The June, 2000 issue of the ISBA Real Estate Section Council newsletter, “Real Property”, Vol 45, No. 6, contains a detailed discussion of the developments in tenancy by the entirety and fraudulent conveyance,  (Premier Property v. Chavez, E.J. McKernan, and In re Marriage of Del Guidice), in an article by Robert H. Rappe, Jr. and Steven C. Lindberg entitled “Supreme Court provides some guidance for advising clients on holding title as tenants by the entirety”.  Jordan Shifrin and Laurence B. Hirsch also have some interesting perspectives on the case law developments noted in recent months relating to the fiduciary duties owed by a developer to fund capital reserves in townhome and condominium projects.  In “Saving for a rainy day; The developer’s fiduciary duty to fund capital reserves” the cases of Maercker v. Point Villas Condominium Association, Board of Managers of Weathersfield Condominium Association v. Schaumburg Limited Partnership, and Seven Bridges Courts Association v. Seven Bridges Development, Inc. are analyzed noting that: “it is imperative to keep in mind that condominium declarations are essentially contracts.
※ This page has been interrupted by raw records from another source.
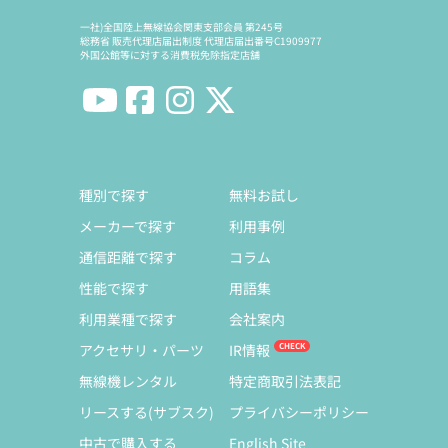
一社)全国陸上無線協会関東支部会員 第245号
総務省 販売代理店届出制度 代理店届出番号C1909977
外国公館等に対する消費税免除指定店舗
種別で探す
無料お試し
メーカーで探す
利用事例
通信距離で探す
コラム
性能で探す
用語集
利用業種で探す
会社案内
アクセサリ・パーツ
IR情報
無線機レンタル
特定商取引法表記
リースする(サブスク)
プライバシーポリシー
中古で購入する
English Site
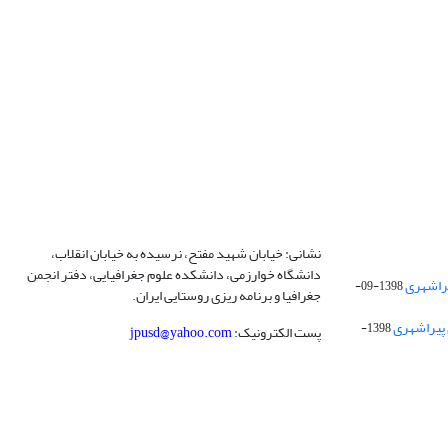
نشانی: خیابان شهید مفتح، نرسیده به خیابان انقلاب،
دانشگاه خوارزمی، دانشکده علوم جغرافیایی، دفتر انجمن
1398-09-
جغرافیا و برنامه ریزی روستایی ایران.
 پیراشهری
1398-
پست الکترونیک:
jpusd@yahoo.com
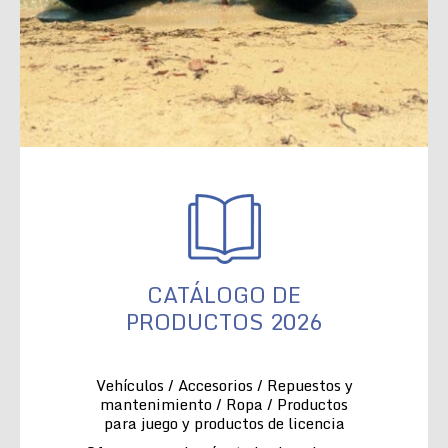
CATÁLOGO DE
PRODUCTOS 2026
Vehículos / Accesorios / Repuestos y
mantenimiento / Ropa / Productos
para juego y productos de licencia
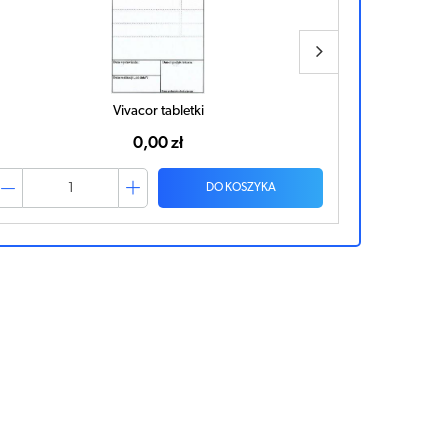
Vivacor tabletki
0,00 zł
DO KOSZYKA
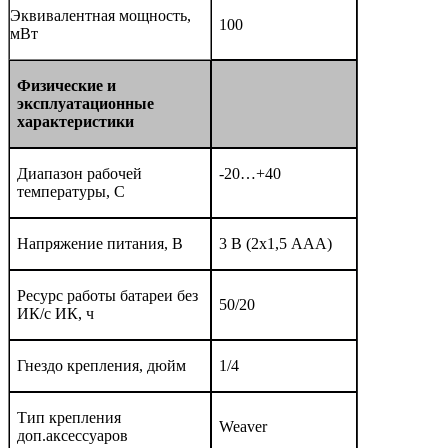
Эквивалентная мощность,
100
мВт
Физические
и
эксплуатационные
характеристики
Диапазон рабочей
-20…+40
температуры, С
Напряжение питания, В
3 В (2х1,5 ААА)
Ресурс работы батареи без
50/20
ИК/с ИК, ч
Гнездо крепления, дюйм
1/4
Тип крепления
Weaver
доп.аксессуаров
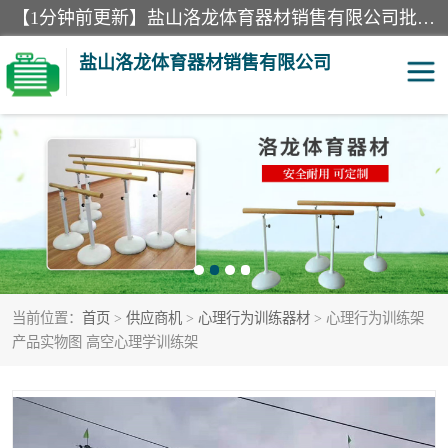
【1分钟前更新】盐山洛龙体育器材销售有限公司批量供应：300米障碍器材、400米障碍器材、部队训练器材、双杠、体操垫、舞蹈把杆等产品。盐山洛龙体育器材销售有限公司经过多年的发展，集研发，生产，销售，售后服务为一体. 奉行“质量，信誉，服务”的宗旨，以开拓创新的精神和真诚守信的态度积极进取。
盐山洛龙体育器材销售有限公司
单双杠
舞蹈把杆
400米障碍器材
体操垫
300米障碍器材
攀爬架
当前位置：
首页
>
供应商机
>
心理行为训练器材
> 心理行为训练架
塑胶跑道
400米障碍器材1
产品实物图 高空心理学训练架
警犬训练器材
心理行为训练器材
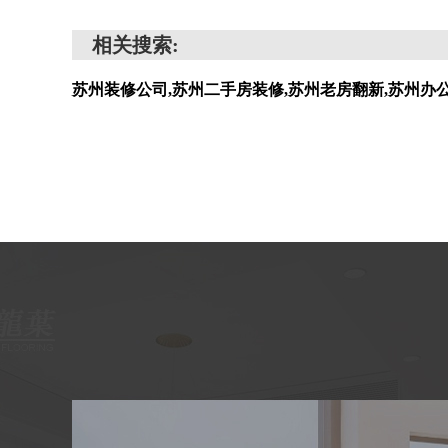
相关搜索:
苏州装修公司,苏州二手房装修,苏州老房翻新,苏州办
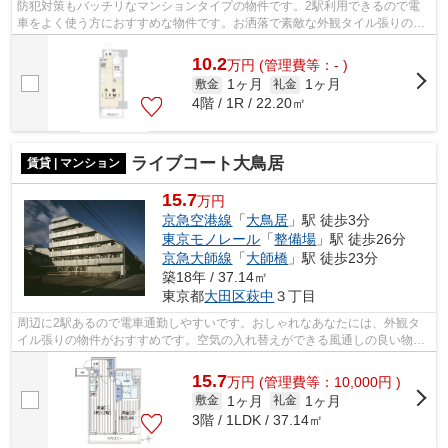
防犯対策もバッチリなマンションタイプの物件です。2駅利用できるので電
車をよく使う方におすすめな物件です。お洒落で素敵な外観タイル張りのマ
ンションです。共用部には敷地内ごみ置...
10.2
万
円
(管理費等：- )
1ヶ月
1ヶ月
敷金
礼金
4階 / 1R / 22.20㎡
ライブコート大鳥居
賃貸 | マンション
15.7
万円
京急空港線
「
大鳥居
」駅 徒歩3分
東京モノレール
「
整備場
」駅 徒歩26分
京急大師線
「
大師橋
」駅 徒歩23分
築18年 / 37.14㎡
東京都
大田区
萩中
３丁目
周辺に2駅あるので電車通勤しやすいです。おしゃれなあなたには、外観タ
イル張りの物件がおすすめです。空気の入れ替えができる風通しの良い物件
です。駅まで3分と、駅近でアクセスも...
15.7
万
円
(管理費等：10,000円 )
1ヶ月
1ヶ月
敷金
礼金
3階 / 1LDK / 37.14㎡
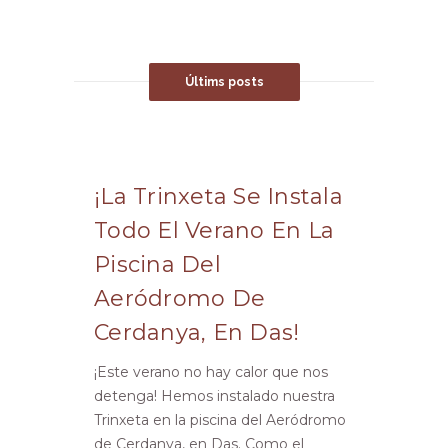
Últims posts
¡La Trinxeta Se Instala
Todo El Verano En La
Piscina Del
Aeródromo De
Cerdanya, En Das!
¡Este verano no hay calor que nos
detenga! Hemos instalado nuestra
Trinxeta en la piscina del Aeródromo
de Cerdanya, en Das. Como el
Because they are contracts, the caselaw seems to draw a line in the sand…and…although the courts have drawn lines, it is clear that condominium and homeowner associations must wait for the next move to be taken by real estate developers.”  Finally, this same issue has an excellent article for those real estate lawyers who do not often see the seamier side of the business entitled “FLIP! Not just another four-letter word” by Lynn W. Wilburn.  Lynn coaxes us all to do some late night TV watching with her note that the proliferation of fraudulent transactions can be attributed to Informercials on how to buy real estate with no money, notes that “the primary culprit for the majority of these frauds currently under investigation is the mortgage broker”, and then gives us the “ABC’s of FLIP transactions”.





The controversy between the Illinois Real Estate Lawyers Association and Koenig & Strey over the memo Koenig & Strey circulated among its offices advising real estate sellers that they do not need representation by attorneys at closing has it a new crescendo.  The IRELA response to the memo advising seller’s that Koenig & Strey’s title company would prepare closing documents and provide the seller with “everything except a bill for attorney’s fees” has been firm and steadfast; even in the face of a “counter-memo” directed to the “The Officers, Directors and 192 Members Illinois Real Estate Lawyers Association” dated June 22, 2000.  In that memo, President of Koenig & Strey, Christopher J. Eigel, states that “our internal e-mail of February 9, 2000 that touched off this issue has been wholly repudiated, (but) early attempts to clarify it were not perceived to have been successful.”  IRELA President, John O’Brien, countered that his Association now numbers in excess of 700 members, (a dramatic increase not unrelated to the stance IRELA has taken on this issue), and notes that “…our members have reported…the sudden increase in occurrence of unrepresented sellers…”  IRELA is vowing to institute legal proceedings in the immediate future because of the high incidence of Koenig & Strey transactions in which closing documents, with the exception of the deed, are being prepared by Koenig & Strey Title and the deed is prepared by a private attorney without regard to the provisions indicating that such conduct is an ethical violation and aids the unauthorized practice of law found in ISBA Ethics Opinion No. 94-1.  The Illinois State Bar Association Board of Governors voted on May 19, 2000 to file an amicus curiae brief in support of IRELA’s position in litigation. The announcement of this position and an article dealing with the situation was printed in the June 15, 2000 ISBA BAR NEWS, Vol. 48 No. 23.